Two of the most enchanting books I read over the last few months are Herta Muller's The Passport and Dimitri Verhulst's Madame Verona Comes Down the Hill. They are very different stories, the first a political metaphor, the second a study of human nature and love. But they seem to come from a European tradition that incorporates a kind of fairytale element with the everyday: the fabulist tradition that reaches back to Aesop, and forward to the likes of Saramago and Calvino.

Australian fiction, on the other hand, seems mostly to be grounded strictly in the realist tradition. This passage from Kenneth Cook's Wake in Fright exemplifies a style of writing tethered to the real that can be found in writiing from Patrick White to Tim Winton.

'...he could see the plains stretching west, broken only by rare clumps of the hardy saltbush that managed to draw sustenance even here where the earth had been innocent of any trace of moisture for months...somewhere not far out in the shimmering haze was the state border, marked by a broken fence, and that further out in the heat was the silent centre of Australia, the Dead Heart.'

There are, of course, exceptions to the rule: David Malouf's An Imaginary Life is steeped in mythology, but is also steeped in the European landscape and tradition.
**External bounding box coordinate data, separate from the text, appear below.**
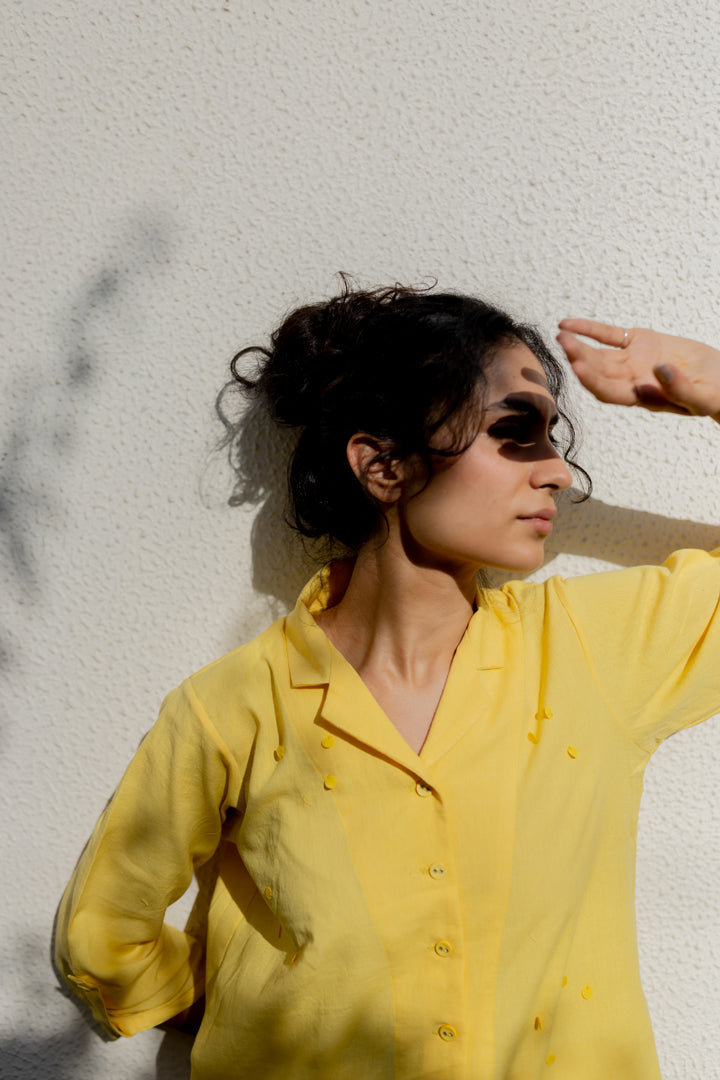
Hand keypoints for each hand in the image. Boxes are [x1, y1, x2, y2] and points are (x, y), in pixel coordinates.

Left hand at [556, 319, 719, 424]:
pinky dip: (589, 329)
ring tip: (561, 334)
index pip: (609, 392)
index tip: (578, 367)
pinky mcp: (639, 342)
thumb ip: (680, 389)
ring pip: (598, 354)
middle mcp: (630, 380)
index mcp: (641, 397)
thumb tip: (660, 370)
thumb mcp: (702, 398)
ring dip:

Some of Peter Carey's novels come close to this blending of the real and magical, but the two Australian novels that stick most clearly in my mind are by Aboriginal writer's: Kim Scott's Benang and Alexis Wright's Carpentaria. Perhaps indigenous culture more readily embraces a blurring of boundaries between the real and the imagined. Perhaps the Australian writers of European descent find the bright light of the Australia sun discourages the fabulist imagination to bloom; unlike the deep, dark forests that feed the European imagination.
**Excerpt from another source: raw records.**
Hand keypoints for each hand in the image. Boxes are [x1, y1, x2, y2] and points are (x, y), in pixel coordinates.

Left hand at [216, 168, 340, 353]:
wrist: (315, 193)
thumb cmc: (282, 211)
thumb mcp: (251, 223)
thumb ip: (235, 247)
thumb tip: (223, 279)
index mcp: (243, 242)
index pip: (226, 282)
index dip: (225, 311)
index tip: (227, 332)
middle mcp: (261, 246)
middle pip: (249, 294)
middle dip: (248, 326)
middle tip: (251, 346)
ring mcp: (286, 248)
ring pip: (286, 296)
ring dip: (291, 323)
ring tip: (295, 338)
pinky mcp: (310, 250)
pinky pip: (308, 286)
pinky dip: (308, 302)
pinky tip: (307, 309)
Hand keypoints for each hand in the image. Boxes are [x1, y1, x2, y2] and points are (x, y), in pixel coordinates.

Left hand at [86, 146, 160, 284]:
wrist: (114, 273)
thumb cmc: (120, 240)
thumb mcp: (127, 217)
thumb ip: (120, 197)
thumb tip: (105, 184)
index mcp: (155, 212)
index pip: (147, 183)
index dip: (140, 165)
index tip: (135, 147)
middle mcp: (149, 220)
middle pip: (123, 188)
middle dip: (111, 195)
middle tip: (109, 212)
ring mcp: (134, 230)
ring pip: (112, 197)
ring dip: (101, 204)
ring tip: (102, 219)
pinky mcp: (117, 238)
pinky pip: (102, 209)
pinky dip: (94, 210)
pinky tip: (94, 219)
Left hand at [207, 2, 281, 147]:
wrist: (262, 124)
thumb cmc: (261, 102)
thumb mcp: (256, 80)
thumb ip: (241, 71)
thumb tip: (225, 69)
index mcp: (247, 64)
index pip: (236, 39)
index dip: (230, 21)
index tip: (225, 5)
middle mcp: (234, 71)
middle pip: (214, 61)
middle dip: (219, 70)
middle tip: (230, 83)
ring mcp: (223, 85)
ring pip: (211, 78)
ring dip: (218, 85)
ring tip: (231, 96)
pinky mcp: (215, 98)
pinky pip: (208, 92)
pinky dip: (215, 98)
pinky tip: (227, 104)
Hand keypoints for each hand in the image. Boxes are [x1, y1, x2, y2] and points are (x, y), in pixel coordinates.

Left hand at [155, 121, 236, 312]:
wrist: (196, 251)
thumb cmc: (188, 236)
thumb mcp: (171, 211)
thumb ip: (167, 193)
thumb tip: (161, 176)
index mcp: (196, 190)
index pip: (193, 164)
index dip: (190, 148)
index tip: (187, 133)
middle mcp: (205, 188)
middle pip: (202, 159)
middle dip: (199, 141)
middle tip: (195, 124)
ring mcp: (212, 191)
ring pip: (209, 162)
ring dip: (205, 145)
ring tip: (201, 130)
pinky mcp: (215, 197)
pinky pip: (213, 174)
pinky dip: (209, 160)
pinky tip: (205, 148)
The other element I find in these European stories, and I'm not sure if they are not part of the same thing, is the use of the everyman character to explore the universal; like the traditional morality tale, the characters are central, but not particularly distinguishable. Unlike the way the individual is so distinct and discrete in our stories: down to the colour of their eyes and the personal tics and quirks that define them as unique.

I'm not quite sure where I'm going with this - and I'm sure there are thorough and fascinating academic studies about the differences between 'old' and 'new' world literatures, that would make sense of these differences I am only just hinting at - but, it has set me thinking about styles of writing and the pleasures of reading, and, I for one, find a deep, dark pleasure in leaving the strictly fathomable behind.

And if you are interested in European literature, there is a great anthology edited by Aleksander Hemon that should hit the shelves this month: Best European Fiction 2010 that aims to promote emerging writers and those who have been so far neglected by English-language publishers.